Xylem pressure probe
Turgor pressure probe
Xylem osmotic pressure
Springer Online Journal Archives 1860-2000
Summary Long-term xylem pressure measurements were performed on the lianaTetrastigma voinierianum (grown in a tropical greenhouse) between heights of 1 m and 9.5 m during the summer and autumn seasons with the xylem pressure probe. Simultaneously, the light intensity, the temperature, and the relative humidity were recorded at the measuring points.

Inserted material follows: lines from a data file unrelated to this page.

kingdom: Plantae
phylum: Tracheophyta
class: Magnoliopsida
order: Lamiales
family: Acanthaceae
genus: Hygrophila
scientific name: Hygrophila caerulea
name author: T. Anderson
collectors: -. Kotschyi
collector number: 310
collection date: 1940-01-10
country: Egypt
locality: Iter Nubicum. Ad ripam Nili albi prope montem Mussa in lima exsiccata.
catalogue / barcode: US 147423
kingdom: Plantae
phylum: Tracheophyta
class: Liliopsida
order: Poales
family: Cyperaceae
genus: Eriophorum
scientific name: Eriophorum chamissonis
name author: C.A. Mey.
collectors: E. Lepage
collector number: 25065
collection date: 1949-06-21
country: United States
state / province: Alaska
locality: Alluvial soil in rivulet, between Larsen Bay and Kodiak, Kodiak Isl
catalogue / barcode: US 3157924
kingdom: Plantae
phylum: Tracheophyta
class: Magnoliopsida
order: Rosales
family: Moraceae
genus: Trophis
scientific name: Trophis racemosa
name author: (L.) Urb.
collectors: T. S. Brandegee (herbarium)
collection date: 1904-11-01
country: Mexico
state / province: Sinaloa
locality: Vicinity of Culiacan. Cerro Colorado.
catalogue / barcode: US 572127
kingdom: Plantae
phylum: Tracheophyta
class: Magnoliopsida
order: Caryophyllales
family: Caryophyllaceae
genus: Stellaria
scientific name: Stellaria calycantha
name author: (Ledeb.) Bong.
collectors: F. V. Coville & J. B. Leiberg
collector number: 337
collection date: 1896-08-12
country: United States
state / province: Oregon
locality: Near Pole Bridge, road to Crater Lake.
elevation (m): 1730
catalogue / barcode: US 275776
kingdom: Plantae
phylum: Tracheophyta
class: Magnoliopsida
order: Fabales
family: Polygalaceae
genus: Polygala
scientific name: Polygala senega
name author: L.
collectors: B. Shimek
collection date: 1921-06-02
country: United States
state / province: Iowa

Parallel to the xylem pressure measurements, the diurnal changes in the cell turgor and the osmotic pressure of leaf cells at heights of 1 m and 5 m (partly also at a height of 9.5 m) were recorded. The results showed that tensions (and height-varying tension gradients) developed during the day time in the vessels mainly due to an increase in the local light intensity (at a maximum 0.4 MPa). The decrease of the local xylem pressure from positive, subatmospheric or slightly above-atmospheric values (established during the night) to negative values after daybreak was associated with an almost 1 ∶ 1 decrease in the cell turgor pressure of the mesophyll cells (on average from about 0.4 to 0.5 MPa down to 0.08 MPa). Similarly, in the afternoon the increase of the xylem pressure towards more positive values correlated with an increase in the cell turgor pressure (ratio of about 1 ∶ 1). The cell osmotic pressure remained nearly constant during the day and was about 0.75–0.85 MPa between 1 m and 9.5 m (within the limits of accuracy). These findings indicate that the turgor pressure primarily determines the corresponding pressure in the vessels (and vice versa) due to the tight hydraulic connection and thus due to the water equilibrium between both compartments. An increase in the transpiration rate (due to an increase in light intensity) results in very rapid establishment of a new equilibrium state by an equivalent decrease in the xylem and cell turgor pressure. From the xylem, cell turgor, and cell osmotic pressure data the osmotic pressure (or more accurately the water activity) of the xylem sap was calculated to be about 0.35–0.45 MPa; this value was apparently not subject to diurnal changes. Considering that the xylem pressure is determined by the turgor pressure (and vice versa), the xylem pressure of the liana could not drop to — in agreement with the experimental results — less than -0.4 MPa, because this pressure corresponds to zero turgor pressure.